_Extracto_.
Un festival Sandra Bullock en toda su extensión. Saltitos, mohines, risitas, aspavientos infantiles... Vaya, un poco de todo y siempre rozando el límite. Nunca antes la protagonista de Speed había interpretado con tanta naturalidad a una tontalculo mayúscula como en esta ocasión. No se trata de una mala interpretación, sino todo lo contrario. Vale la pena matizar y recalcar que la actriz borda un papel que desde hace años estaba pidiendo a gritos. Y es que nadie, como ella, podría haber dado vida a una mentecata tal con tan buenos resultados. Definitivamente, y vistos los resultados, este es el papel de su vida... ¡qué ni pintado!

No busquen mas en Loca Obsesión. Cuatro chistes sobre el mundo de los informativos televisivos, una docena de gags disfuncionales y paren ya de contar. Y allí, situada al frente de todo el cotarro y dispuesta a comerse al mundo, Ella (con mayúsculas): la Bullock-mema en minifalda, con botas de color rojo y un paraguas incorporado. ¡Ahí es ná!

17.2.10

Se montó la gorda

Negra; negrísima. Gorda; gordísima. Fea, feísima; de aspecto simiesco. Menor de edad y embarazada, por segunda vez, de su propio padre. A su primer hijo, deficiente mental, le llama cariñosamente Mongo. Como ven, la negra tiene la negra ¿Quién da más? Ella atiende por Precious, al igual que el título que da nombre a la película, el segundo trabajo como director de Lee Daniels, el mismo de Shadowboxer.

Todo un éxito de público y crítica en los Estados Unidos. La desgracia siempre vende, aunque sea de color negro. Y aún más si la desgracia posee el envoltorio típico de un telefilm de sobremesa: todo mascado y digerido. Ideal para consumo rápido; el sumum para el espectador menos exigente. Inexplicablemente, es la de mejor dirección una de sus seis nominaciones al Oscar (entre las que también se incluye la de mejor película)

Su guión, igual y sorprendentemente nominado, está basado en la novela Push de la escritora y poetisa de color Sapphire; un guión que no es más que el cúmulo de fatalidades que rodean al pequeño universo de Precious y desde el que se intenta, al mismo tiempo y sin buenos resultados, urdir un retrato sociológico del Harlem actual. El cine pro Obama ya se ha abierto un huequecito definitivo en los circuitos comerciales del mundo entero.

_Datos proporcionados_.

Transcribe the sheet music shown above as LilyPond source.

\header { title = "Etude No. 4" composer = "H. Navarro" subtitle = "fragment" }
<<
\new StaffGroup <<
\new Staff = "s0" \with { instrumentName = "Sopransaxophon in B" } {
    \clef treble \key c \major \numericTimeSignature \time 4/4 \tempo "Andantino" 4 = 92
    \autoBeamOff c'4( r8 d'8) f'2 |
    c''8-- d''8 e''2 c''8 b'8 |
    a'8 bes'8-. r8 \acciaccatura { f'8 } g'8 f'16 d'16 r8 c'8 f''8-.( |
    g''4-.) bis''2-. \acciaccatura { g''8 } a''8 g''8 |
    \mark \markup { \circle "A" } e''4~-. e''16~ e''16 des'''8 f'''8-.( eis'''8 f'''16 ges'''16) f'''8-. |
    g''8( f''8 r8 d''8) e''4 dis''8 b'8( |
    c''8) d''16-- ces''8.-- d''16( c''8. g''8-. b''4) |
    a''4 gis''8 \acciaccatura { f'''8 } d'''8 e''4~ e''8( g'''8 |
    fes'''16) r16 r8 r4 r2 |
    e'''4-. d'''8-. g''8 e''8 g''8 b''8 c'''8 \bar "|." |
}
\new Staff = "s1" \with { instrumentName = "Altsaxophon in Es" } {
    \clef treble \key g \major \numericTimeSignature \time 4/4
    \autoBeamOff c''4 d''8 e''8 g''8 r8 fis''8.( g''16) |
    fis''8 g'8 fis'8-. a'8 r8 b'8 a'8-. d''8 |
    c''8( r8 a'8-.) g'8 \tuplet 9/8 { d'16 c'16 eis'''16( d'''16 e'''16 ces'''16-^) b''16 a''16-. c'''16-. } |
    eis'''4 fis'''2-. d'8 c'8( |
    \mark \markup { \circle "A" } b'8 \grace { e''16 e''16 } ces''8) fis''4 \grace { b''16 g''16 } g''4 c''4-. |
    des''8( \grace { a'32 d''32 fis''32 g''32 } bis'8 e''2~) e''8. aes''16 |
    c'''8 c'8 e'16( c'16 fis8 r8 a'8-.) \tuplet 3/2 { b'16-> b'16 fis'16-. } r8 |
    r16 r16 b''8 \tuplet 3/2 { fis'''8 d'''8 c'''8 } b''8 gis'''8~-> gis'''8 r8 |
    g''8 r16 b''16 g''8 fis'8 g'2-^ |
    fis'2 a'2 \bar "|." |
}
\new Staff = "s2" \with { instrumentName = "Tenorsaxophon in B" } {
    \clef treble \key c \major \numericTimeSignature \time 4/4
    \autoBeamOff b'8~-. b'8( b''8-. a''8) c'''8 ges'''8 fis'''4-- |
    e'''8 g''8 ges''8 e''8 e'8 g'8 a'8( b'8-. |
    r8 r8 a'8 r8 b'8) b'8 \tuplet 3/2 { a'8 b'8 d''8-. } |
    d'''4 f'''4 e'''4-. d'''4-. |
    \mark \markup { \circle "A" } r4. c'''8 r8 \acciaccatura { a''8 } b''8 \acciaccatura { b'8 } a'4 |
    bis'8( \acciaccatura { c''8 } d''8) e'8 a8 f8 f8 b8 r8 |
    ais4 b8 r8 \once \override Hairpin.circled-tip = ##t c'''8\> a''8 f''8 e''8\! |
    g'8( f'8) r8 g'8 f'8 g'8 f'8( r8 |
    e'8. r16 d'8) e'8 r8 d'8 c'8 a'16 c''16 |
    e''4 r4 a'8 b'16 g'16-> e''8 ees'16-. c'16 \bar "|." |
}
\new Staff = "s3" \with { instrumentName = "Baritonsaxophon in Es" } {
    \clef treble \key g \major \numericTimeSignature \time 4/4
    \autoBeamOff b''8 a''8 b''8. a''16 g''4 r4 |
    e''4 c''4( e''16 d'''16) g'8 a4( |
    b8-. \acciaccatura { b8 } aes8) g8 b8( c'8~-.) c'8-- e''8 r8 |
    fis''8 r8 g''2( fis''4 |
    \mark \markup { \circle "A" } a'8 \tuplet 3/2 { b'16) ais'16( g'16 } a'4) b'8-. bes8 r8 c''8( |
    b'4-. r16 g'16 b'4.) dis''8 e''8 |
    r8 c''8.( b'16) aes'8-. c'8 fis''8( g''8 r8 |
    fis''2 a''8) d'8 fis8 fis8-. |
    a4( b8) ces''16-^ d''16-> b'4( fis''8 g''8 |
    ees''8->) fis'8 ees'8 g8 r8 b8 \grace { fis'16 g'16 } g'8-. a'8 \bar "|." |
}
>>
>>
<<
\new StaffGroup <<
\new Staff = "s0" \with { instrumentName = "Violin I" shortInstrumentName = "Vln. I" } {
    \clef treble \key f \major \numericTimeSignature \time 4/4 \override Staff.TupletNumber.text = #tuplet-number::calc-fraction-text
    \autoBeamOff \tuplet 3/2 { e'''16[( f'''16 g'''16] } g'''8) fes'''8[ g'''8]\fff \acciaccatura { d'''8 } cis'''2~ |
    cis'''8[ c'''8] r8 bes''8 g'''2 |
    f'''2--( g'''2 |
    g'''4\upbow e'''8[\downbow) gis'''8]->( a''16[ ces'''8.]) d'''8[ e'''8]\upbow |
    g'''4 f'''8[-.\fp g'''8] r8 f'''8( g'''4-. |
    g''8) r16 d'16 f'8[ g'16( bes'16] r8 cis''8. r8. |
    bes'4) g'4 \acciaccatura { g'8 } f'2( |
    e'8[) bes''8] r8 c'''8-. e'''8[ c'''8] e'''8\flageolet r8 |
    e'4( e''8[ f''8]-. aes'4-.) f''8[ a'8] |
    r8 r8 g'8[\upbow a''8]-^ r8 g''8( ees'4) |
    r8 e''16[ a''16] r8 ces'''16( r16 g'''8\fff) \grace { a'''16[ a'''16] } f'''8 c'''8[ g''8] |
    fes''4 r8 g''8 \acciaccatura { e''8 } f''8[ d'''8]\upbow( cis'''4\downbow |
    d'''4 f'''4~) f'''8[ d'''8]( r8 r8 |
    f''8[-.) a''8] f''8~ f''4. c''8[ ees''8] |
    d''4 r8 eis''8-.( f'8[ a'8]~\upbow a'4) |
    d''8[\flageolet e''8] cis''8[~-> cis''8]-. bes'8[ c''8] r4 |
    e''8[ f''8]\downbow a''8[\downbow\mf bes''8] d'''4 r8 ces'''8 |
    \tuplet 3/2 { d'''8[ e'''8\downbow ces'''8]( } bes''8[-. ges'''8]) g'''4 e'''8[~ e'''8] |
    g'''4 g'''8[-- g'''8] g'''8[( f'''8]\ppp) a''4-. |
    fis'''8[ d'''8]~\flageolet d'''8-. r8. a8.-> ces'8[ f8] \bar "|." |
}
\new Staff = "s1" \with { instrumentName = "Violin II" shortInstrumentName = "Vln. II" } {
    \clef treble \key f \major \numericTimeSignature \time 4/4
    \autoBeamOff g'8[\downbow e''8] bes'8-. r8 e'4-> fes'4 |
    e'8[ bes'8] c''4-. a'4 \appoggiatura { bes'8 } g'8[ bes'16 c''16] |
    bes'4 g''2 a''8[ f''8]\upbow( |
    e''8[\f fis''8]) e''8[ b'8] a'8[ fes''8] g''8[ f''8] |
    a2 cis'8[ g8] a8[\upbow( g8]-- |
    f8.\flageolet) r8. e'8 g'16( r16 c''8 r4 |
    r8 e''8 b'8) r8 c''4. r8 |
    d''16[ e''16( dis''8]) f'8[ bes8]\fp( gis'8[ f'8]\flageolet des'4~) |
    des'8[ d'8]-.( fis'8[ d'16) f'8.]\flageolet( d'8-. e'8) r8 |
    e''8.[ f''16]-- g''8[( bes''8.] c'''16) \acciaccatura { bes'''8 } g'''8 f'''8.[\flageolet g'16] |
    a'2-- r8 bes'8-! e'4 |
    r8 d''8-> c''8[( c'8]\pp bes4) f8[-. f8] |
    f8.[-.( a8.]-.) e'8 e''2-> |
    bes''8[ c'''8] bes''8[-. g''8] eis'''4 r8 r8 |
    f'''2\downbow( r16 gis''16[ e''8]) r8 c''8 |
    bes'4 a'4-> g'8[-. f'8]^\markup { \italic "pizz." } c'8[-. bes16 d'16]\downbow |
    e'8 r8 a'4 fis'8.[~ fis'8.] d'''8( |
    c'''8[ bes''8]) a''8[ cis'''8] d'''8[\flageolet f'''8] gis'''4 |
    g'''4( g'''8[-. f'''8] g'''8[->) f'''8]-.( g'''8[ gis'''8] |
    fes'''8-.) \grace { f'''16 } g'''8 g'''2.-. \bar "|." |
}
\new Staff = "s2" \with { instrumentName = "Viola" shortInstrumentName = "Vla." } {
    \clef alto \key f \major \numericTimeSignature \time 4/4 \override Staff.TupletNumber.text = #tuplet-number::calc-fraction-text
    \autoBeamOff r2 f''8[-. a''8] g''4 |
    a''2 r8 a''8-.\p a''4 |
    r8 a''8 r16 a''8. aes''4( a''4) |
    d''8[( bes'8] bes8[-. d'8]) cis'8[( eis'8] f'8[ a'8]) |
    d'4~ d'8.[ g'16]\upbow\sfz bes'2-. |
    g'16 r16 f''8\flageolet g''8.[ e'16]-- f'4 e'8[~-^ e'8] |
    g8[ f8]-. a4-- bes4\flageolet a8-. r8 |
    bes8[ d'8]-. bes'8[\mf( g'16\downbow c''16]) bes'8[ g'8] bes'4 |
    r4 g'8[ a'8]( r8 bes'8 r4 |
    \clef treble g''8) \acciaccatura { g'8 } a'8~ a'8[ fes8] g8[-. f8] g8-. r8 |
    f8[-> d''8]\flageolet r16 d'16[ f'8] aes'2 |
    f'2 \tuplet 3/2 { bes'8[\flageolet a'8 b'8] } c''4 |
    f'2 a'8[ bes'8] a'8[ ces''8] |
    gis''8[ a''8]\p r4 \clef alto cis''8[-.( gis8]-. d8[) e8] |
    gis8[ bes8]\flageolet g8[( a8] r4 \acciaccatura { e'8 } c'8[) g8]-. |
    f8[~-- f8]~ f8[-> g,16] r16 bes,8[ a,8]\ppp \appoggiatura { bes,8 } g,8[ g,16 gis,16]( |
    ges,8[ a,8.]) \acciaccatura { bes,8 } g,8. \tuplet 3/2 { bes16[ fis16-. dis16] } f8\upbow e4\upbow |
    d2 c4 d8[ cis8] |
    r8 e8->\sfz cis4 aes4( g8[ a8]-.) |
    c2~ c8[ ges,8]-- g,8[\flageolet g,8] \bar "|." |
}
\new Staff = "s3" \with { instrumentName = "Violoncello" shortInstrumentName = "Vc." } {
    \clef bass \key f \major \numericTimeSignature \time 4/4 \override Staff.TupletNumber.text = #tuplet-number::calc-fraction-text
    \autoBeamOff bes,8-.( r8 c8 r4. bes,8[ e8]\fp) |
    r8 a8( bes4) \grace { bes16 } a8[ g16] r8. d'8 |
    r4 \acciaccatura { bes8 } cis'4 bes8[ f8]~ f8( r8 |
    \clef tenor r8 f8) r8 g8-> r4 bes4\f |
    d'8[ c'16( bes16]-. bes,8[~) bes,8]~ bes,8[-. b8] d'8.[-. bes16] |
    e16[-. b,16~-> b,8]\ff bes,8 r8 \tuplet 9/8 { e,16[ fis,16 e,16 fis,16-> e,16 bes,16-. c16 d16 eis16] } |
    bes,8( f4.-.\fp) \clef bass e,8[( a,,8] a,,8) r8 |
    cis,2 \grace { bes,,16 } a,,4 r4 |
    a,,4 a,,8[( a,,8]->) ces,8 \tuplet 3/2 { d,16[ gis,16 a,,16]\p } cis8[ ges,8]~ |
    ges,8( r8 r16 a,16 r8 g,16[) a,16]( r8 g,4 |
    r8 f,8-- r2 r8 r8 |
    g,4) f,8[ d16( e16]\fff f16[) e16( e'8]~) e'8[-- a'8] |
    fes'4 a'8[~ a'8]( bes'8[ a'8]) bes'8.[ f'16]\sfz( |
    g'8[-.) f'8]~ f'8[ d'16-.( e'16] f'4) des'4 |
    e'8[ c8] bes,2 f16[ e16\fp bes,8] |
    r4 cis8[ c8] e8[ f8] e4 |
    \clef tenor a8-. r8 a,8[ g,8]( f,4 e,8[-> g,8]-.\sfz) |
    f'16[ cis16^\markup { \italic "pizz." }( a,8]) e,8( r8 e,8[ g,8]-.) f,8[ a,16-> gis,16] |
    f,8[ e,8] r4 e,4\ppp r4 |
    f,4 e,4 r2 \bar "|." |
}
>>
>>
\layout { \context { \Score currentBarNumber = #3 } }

_Tarea A_.
Reescribe como lista breve el párrafo del extracto que empieza con "Todo un éxito de público" y conserva sus datos principales.
_Tarea B_.
Según el extracto, ¿en qué novela se basa el guion de Precious?
_Tarea C_.
Por favor, prosigue el extracto sobre la película Precious a partir de su última oración.

_Resultado A_.
- La película fue un éxito de público y crítica en los Estados Unidos.
- Según el texto, la desgracia vende, y más con el envoltorio de un telefilm de sobremesa en el que todo llega mascado y digerido.
- Resulta ideal para un consumo rápido y para el espectador menos exigente.
- Tiene seis nominaciones al Oscar, entre ellas la de mejor película y la de mejor dirección, que el texto considera inexplicable.

_Resultado B_.
En la novela Push, de la escritora y poetisa Sapphire.

_Resultado C_.
Como ya es habitual en la última hornada de melodramas llegados de los EE.UU (y por muy independientes que éstos sean), más que una historia bien hilvanada se trata de un extenso catálogo de tópicos, amontonados uno sobre el otro sin orden ni concierto. Tanto es así que la única persona dispuesta a ayudar a Precious a salir de su aislamiento social es su guapa profesora, una mujer lesbiana y de color que comparte su vida con otra chica de su condición. ¡Que bonito y emotivo resulta cuando los parias y los desheredados se juntan para luchar a favor de una buena causa!

Una historia sin sorpresas. La adversidad es el sino de Precious. Nunca da un paso hacia delante; siempre va hacia atrás. Y, cuando logra encaminarse un poco, le cae otro chaparrón encima. Todo sabe a déjà vu. Incluso, en este aspecto, no pilla a nadie desprevenido cuando el personaje hace de tripas corazón y empieza a afrontar el futuro con esperanzadoras perspectivas. El esfuerzo siempre lleva a la superación. La moraleja es la principal finalidad del film de Lee Daniels. Séame usted feliz con su vida de mierda porque, cuando esté a punto de darse el último batacazo, saldrá del bache en el que ha caído... aunque siga siendo gorda, fea, se la hayan metido por todos los agujeros y su salud cuelgue de un delgadísimo hilo.

No hay que buscar nada nuevo en la película, pues no lo hay, a no ser que pretendan descubrir la escena cumbre del cine actual en la (sólo interesante) confesión de la madre de la protagonista (una hija de puta integral) ante los desorbitados ojos de una asistenta social interpretada, esta última, por una desconocida y además efectiva Mariah Carey. Ese momento, junto a la buenas actuaciones de Gabourey Sidibe y Mo’Nique (Precious y su madre, respectivamente), conforman lo más destacado de un cajón de sastre compuesto, casi en exclusiva, de las desgracias más estereotipadas.

15.2.10

De buena fuente...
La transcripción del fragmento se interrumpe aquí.